Stochastic analysis of the time evolution of Laminar-Turbulent bands of plane Couette flow

TL;DR

This study combines analytical, numerical, and stochastic modeling to analyze the time evolution of laminar-turbulent bands in plane Couette flow, validating the models with Navier-Stokes simulations and quench experiments.

Contribution

It introduces a stochastic Ginzburg-Landau model for turbulence modulation and validates it against direct numerical simulations of plane Couette flow.

Findings

Autocorrelation of turbulence modulation matches Ornstein-Uhlenbeck process.

Exponential growth of modulation amplitude observed in simulations.
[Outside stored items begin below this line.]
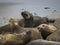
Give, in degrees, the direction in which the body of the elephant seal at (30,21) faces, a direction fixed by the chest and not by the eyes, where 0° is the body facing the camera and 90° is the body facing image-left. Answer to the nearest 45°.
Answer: approximately 90°
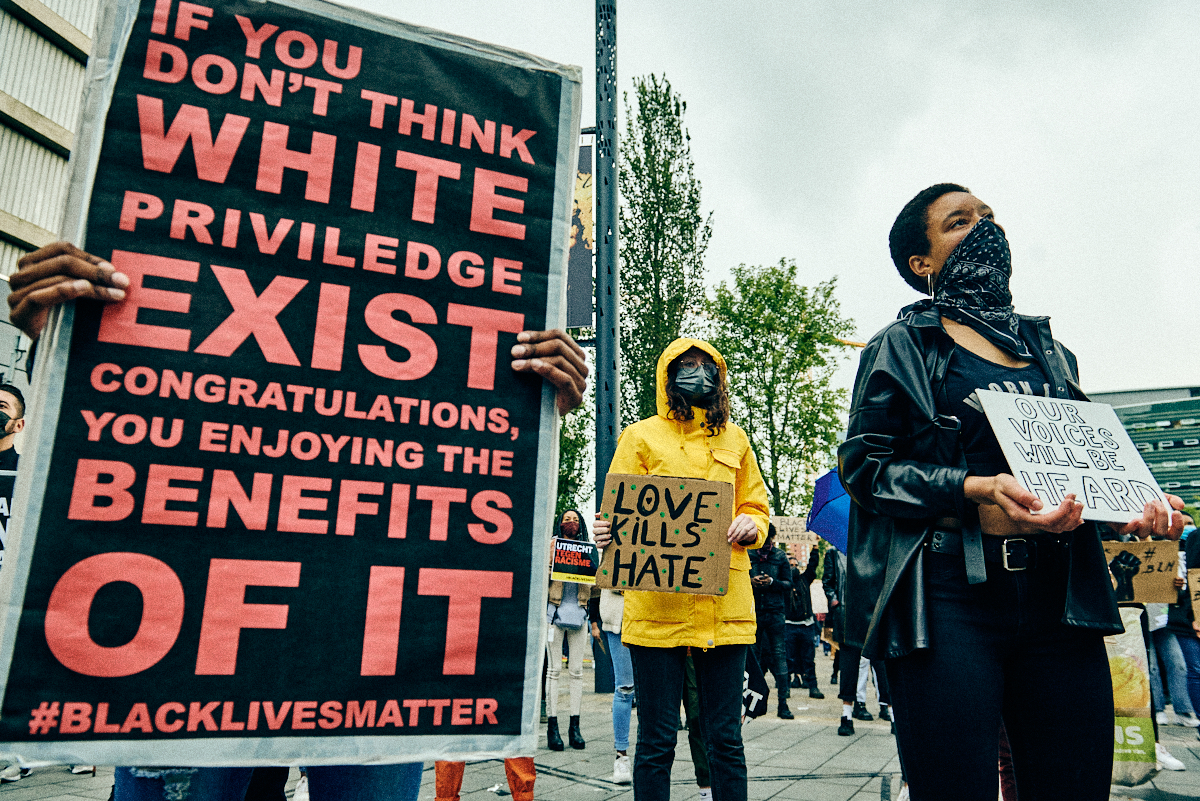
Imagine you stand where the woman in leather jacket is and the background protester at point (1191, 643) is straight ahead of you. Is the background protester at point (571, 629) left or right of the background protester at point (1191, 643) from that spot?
left

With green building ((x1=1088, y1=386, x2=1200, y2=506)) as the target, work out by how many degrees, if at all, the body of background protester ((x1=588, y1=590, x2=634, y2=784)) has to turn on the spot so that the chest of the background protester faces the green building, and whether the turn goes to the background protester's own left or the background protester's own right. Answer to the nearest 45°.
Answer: approximately 135° to the background protester's own left

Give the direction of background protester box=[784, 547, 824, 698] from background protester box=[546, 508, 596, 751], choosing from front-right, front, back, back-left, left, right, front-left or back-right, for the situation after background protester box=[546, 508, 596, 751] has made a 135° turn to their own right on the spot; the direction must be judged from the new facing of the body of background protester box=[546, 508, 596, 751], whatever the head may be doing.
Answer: right

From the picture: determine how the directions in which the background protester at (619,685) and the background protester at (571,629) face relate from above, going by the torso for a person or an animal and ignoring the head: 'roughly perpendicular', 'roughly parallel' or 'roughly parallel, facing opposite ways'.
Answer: roughly parallel

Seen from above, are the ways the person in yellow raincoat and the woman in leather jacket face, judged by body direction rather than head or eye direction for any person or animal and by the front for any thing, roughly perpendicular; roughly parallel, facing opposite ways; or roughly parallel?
roughly parallel

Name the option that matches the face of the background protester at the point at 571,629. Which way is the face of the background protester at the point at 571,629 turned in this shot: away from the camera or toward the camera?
toward the camera

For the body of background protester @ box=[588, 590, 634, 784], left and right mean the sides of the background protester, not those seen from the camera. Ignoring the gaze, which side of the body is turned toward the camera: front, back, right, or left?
front

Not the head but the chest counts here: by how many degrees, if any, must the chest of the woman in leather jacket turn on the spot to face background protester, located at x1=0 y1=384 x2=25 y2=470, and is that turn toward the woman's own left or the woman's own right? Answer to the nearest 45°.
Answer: approximately 135° to the woman's own right

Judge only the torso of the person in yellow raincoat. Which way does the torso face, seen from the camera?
toward the camera

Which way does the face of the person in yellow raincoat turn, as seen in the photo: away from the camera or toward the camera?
toward the camera

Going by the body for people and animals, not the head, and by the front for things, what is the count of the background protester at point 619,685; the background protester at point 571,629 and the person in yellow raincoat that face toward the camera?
3
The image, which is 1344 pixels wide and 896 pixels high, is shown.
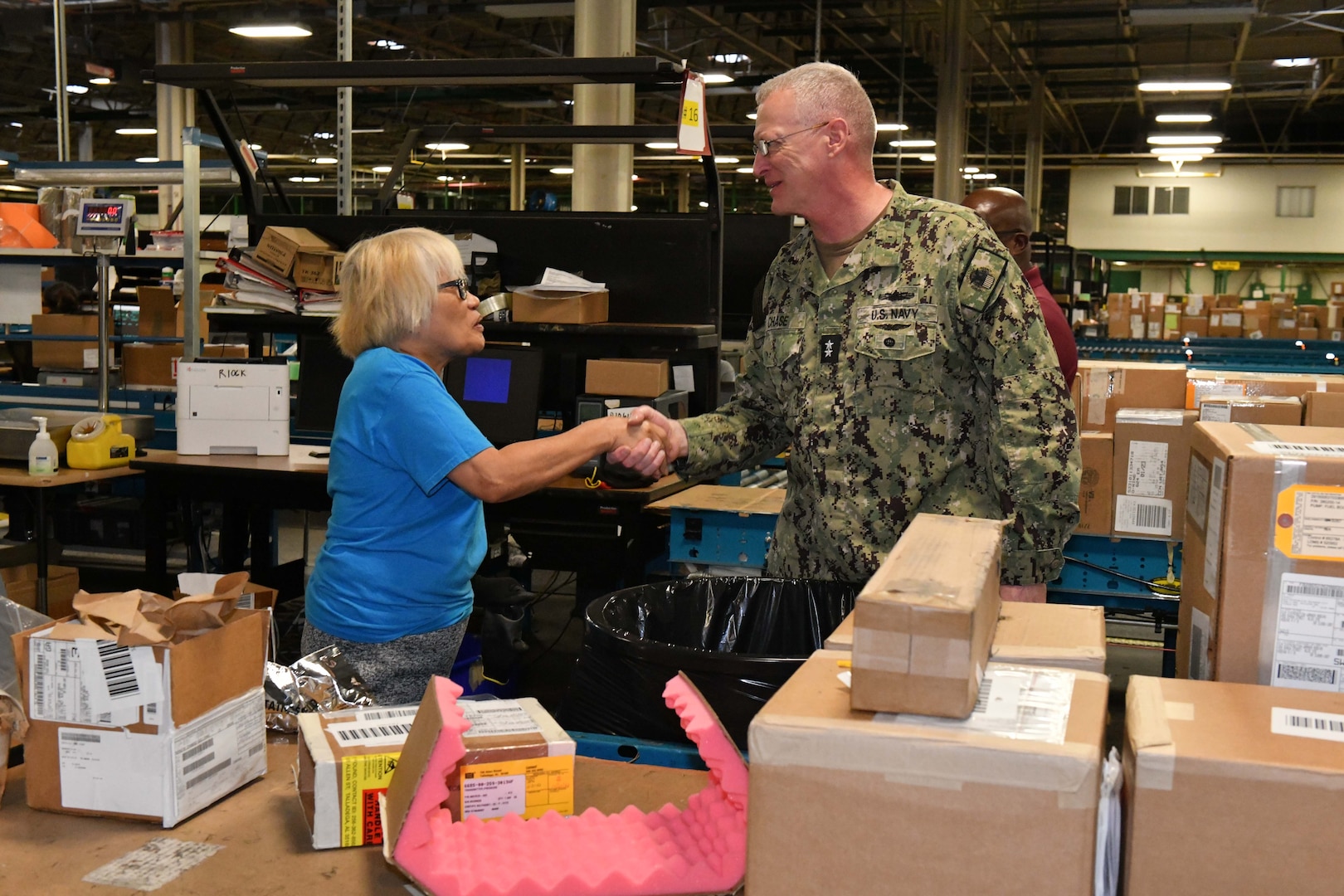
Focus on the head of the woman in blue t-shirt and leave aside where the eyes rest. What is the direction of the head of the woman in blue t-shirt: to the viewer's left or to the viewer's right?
to the viewer's right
Good agreement between stochastic model predictions and Navier-Stokes results.

Abstract

This article is concerned with the time evolution of the oblique laminar-turbulent bands of transitional plane Couette flow under the influence of turbulent noise. Our study is focused on the amplitude of modulation of turbulence. In order to guide the numerical study of the flow, we first perform an analytical and numerical analysis of a Stochastic Ginzburg-Landau equation for a complex order parameter. The modulus of this order parameter models the amplitude of modulation of turbulence. Firstly, we compute the autocorrelation function of said modulus once the band is established. Secondly, we perform a calculation of average and fluctuations around the exponential growth of the order parameter. This type of analysis is similar to the Stochastic Structural Stability Theory. We then perform numerical simulations of the Navier-Stokes equations in order to confront these predictions with the actual behaviour of the bands. Computation of the autocorrelation function of the modulation of turbulence shows quantitative agreement with the model: in the established band regime, the amplitude of modulation follows an Ornstein-Uhlenbeck process. In order to test the S3T predictions, we perform quench experiments, sudden decreases of the Reynolds number from uniform turbulence, in which modulation appears. We compute the average evolution of the amplitude of modulation and the fluctuations around it. We find good agreement between numerics and modeling. The average trajectory grows exponentially, at a rate clearly smaller than that of the formation of laminar holes. The actual time evolution remains in a flaring envelope, centred on the average, and expanding at the same rate. These results provide further validation of the stochastic modeling for the time evolution of the bands for further studies. They stress on the difference between the oblique band formation and the formation of laminar holes.